We profile the incomparable SM.
Observing 50 year old events through modern eyes can make for a faulty tool, yesterday’s visions of the future tending to appear somewhat naive to twenty-first Century sensibilities – as much a consequence of socio-economic factors, evolving customer tastes, not to mention the relentless march of time itself. Few carmakers have done more to define the modern automobile than Automobiles Citroën – especially during the post-war era – not simply in design, but also in terms of systems engineering, in particular its widespread adoption of aviation-inspired, engine-driven hydraulics.
If only Citroën could have made a car as technologically and stylistically advanced, as resolutely modern as the 1970 SM, it could only have done so during this fecund (some might say profligate) period of their history. Today, the SM still appears thrillingly futuristic, yet the future to which it spoke so promisingly seems more the subject of fond regret; one where to travel by road at high speed and in considerable comfort seemed not only possible, but within the bounds of social acceptability.
Arriving on the cusp of a new decade, 1970 was also a new frontier for the French Republic. Two years on from the bitter student demonstrations on the streets of Paris, France was looking to the future. Its post-war President had retired from public life, succeeded by a modernist who championed leading-edge technology, high-speed travel and large-scale public projects like France’s nuclear programme.

Absolute pixel coordinate data:

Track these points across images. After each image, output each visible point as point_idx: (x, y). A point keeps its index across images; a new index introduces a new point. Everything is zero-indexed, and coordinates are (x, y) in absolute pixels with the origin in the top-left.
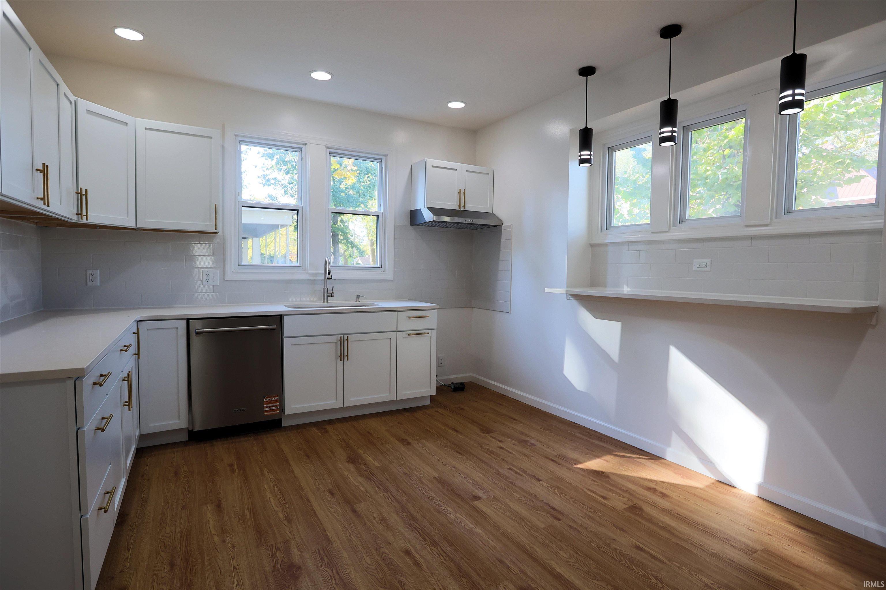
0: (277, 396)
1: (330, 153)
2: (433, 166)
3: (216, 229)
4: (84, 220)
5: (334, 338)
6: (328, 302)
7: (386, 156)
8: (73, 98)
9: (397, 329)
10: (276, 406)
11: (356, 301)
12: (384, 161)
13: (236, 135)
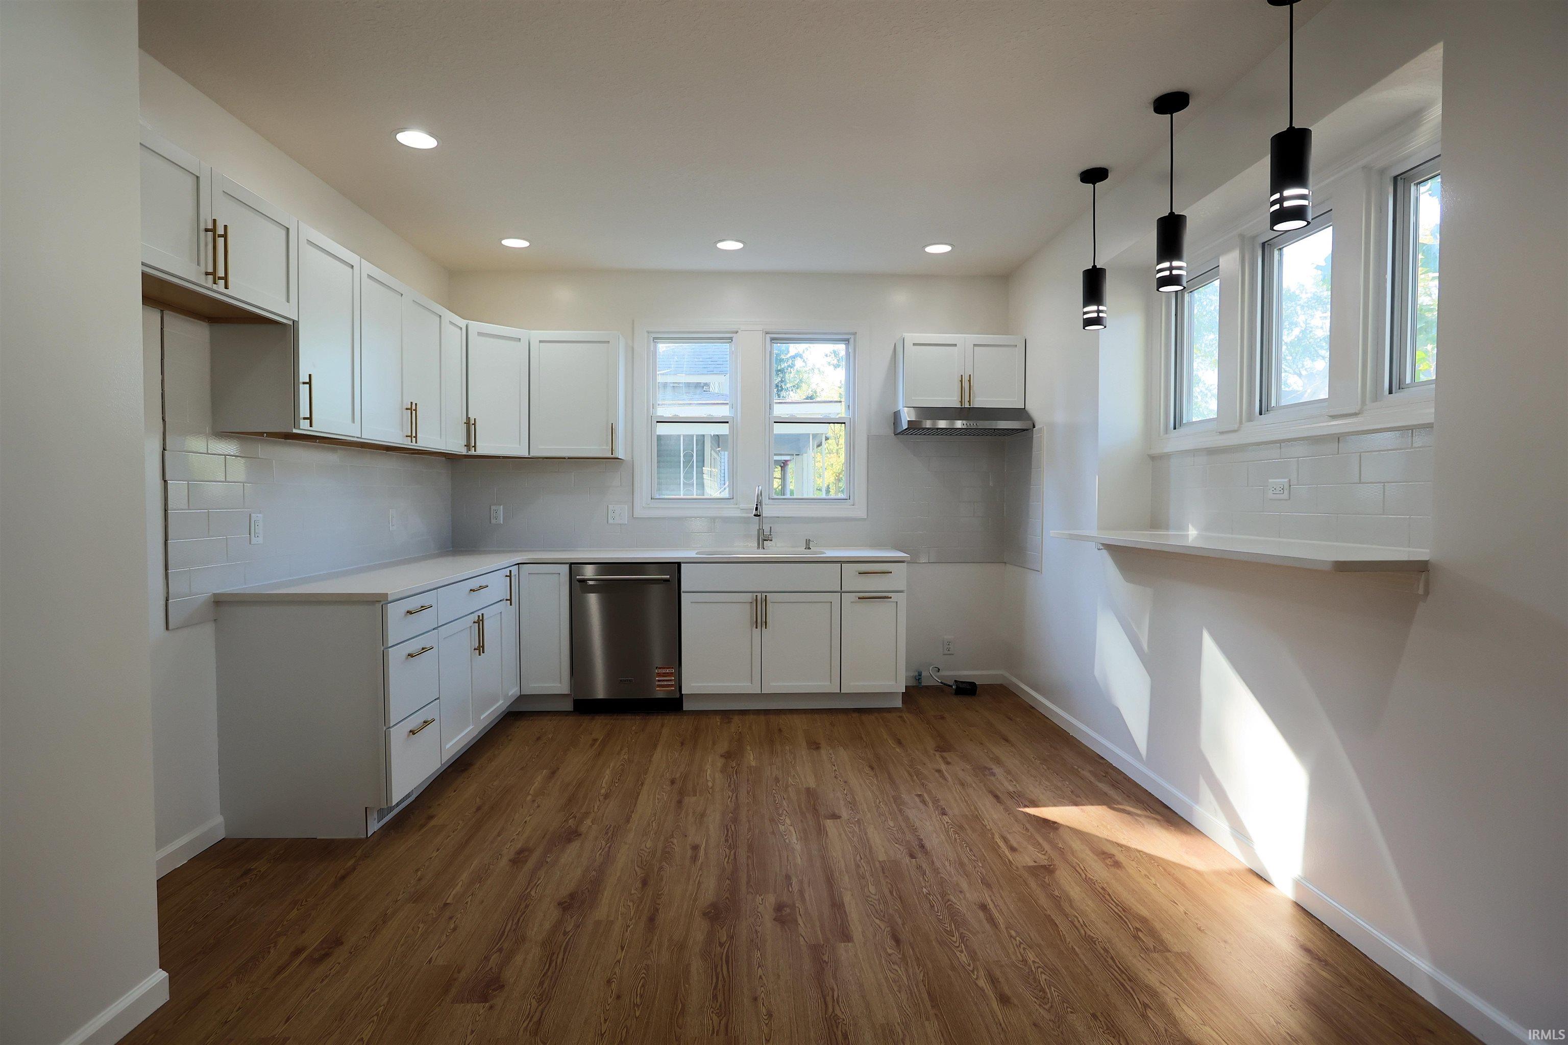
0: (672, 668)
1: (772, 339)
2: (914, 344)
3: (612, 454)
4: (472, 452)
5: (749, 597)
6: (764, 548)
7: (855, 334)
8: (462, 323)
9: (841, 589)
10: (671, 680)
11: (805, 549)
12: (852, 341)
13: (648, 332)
...
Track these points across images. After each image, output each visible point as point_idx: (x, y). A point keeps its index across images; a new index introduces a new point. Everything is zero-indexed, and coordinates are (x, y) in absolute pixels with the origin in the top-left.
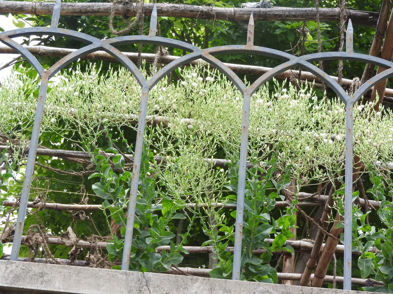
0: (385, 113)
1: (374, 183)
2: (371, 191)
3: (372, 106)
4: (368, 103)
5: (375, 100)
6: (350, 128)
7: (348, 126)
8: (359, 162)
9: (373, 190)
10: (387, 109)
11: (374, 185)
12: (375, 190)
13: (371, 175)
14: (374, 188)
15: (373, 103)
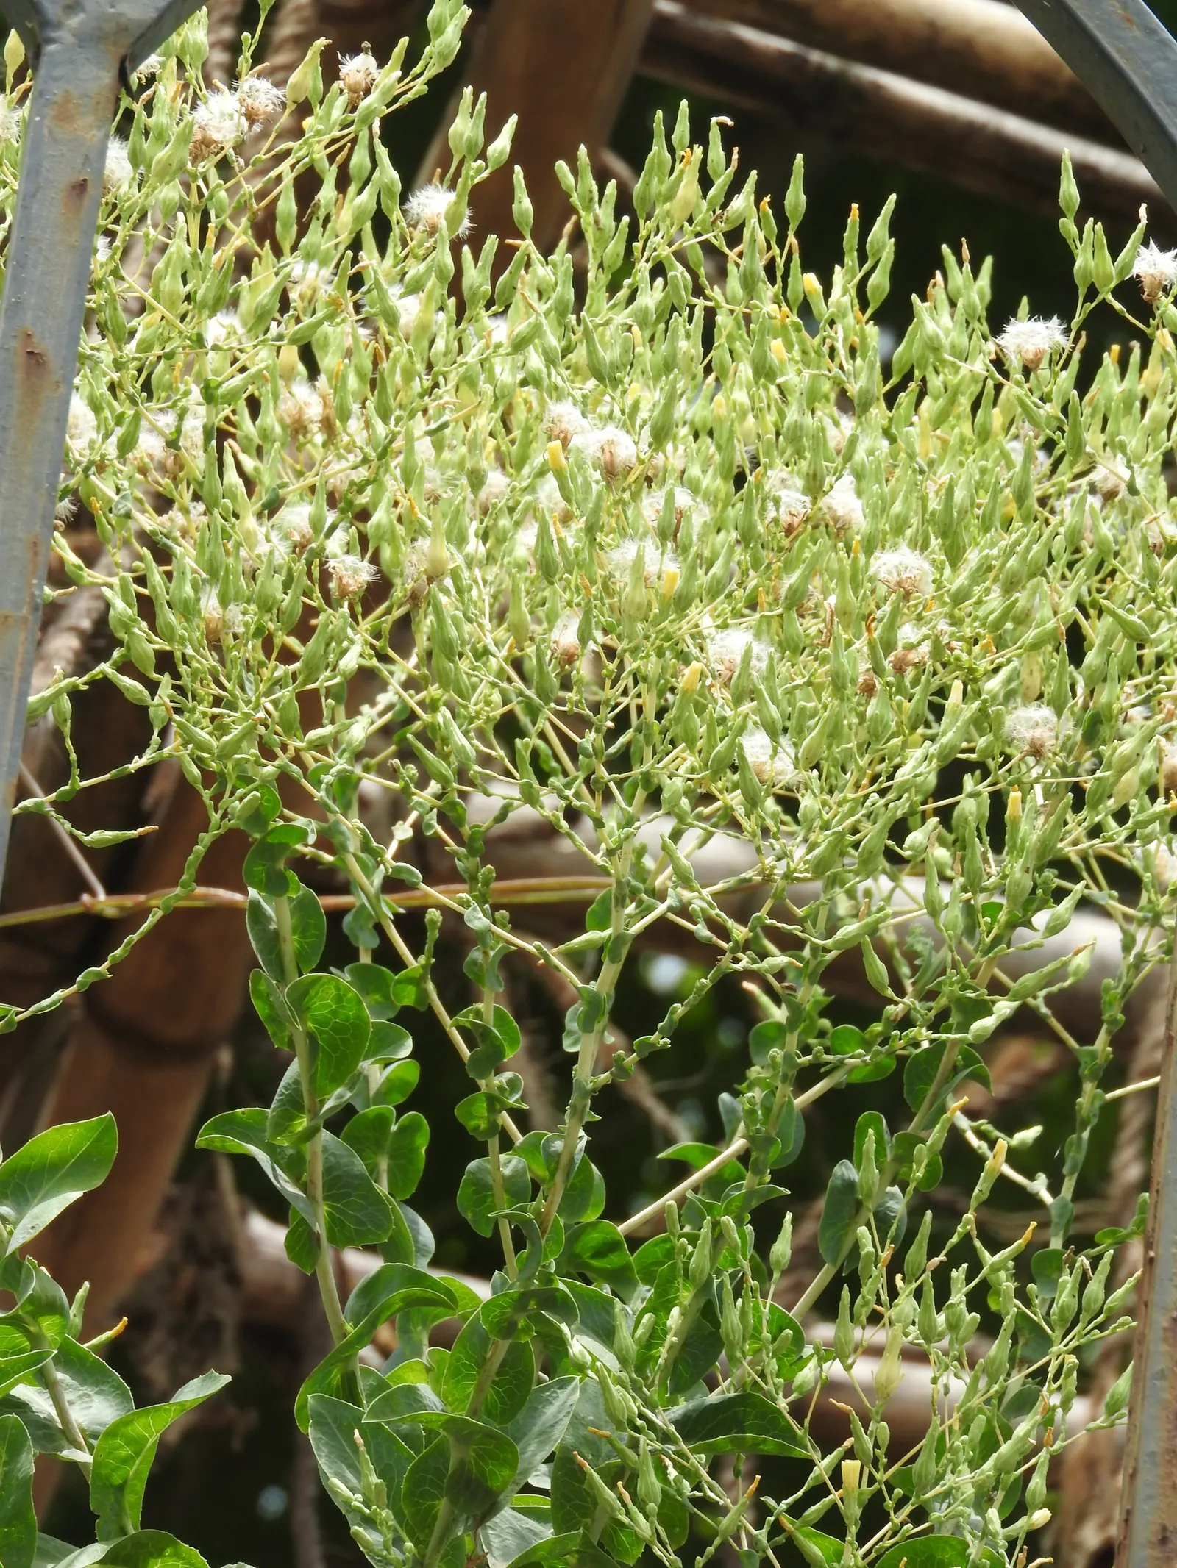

Problem » Transcribe the Citroën SM article above in full, word for word.

Reply to the task »
We profile the incomparable SM.
Observing 50 year old events through modern eyes can make for a faulty tool, yesterday’s visions of the future tending to appear somewhat naive to twenty-first Century sensibilities – as much a consequence of socio-economic factors, evolving customer tastes, not to mention the relentless march of time itself. Few carmakers have done more to define the modern automobile than Automobiles Citroën – especially during the post-war era – not simply in design, but also in terms of systems engineering, in particular its widespread adoption of aviation-inspired, engine-driven hydraulics.
If only Citroën could have made a car as technologically and stylistically advanced, as resolutely modern as the 1970 SM, it could only have done so during this fecund (some might say profligate) period of their history. Today, the SM still appears thrillingly futuristic, yet the future to which it spoke so promisingly seems more the subject of fond regret; one where to travel by road at high speed and in considerable comfort seemed not only possible, but within the bounds of social acceptability.
Arriving on the cusp of a new decade, 1970 was also a new frontier for the French Republic. Two years on from the bitter student demonstrations on the streets of Paris, France was looking to the future. Its post-war President had retired from public life, succeeded by a modernist who championed leading-edge technology, high-speed travel and large-scale public projects like France’s nuclear programme.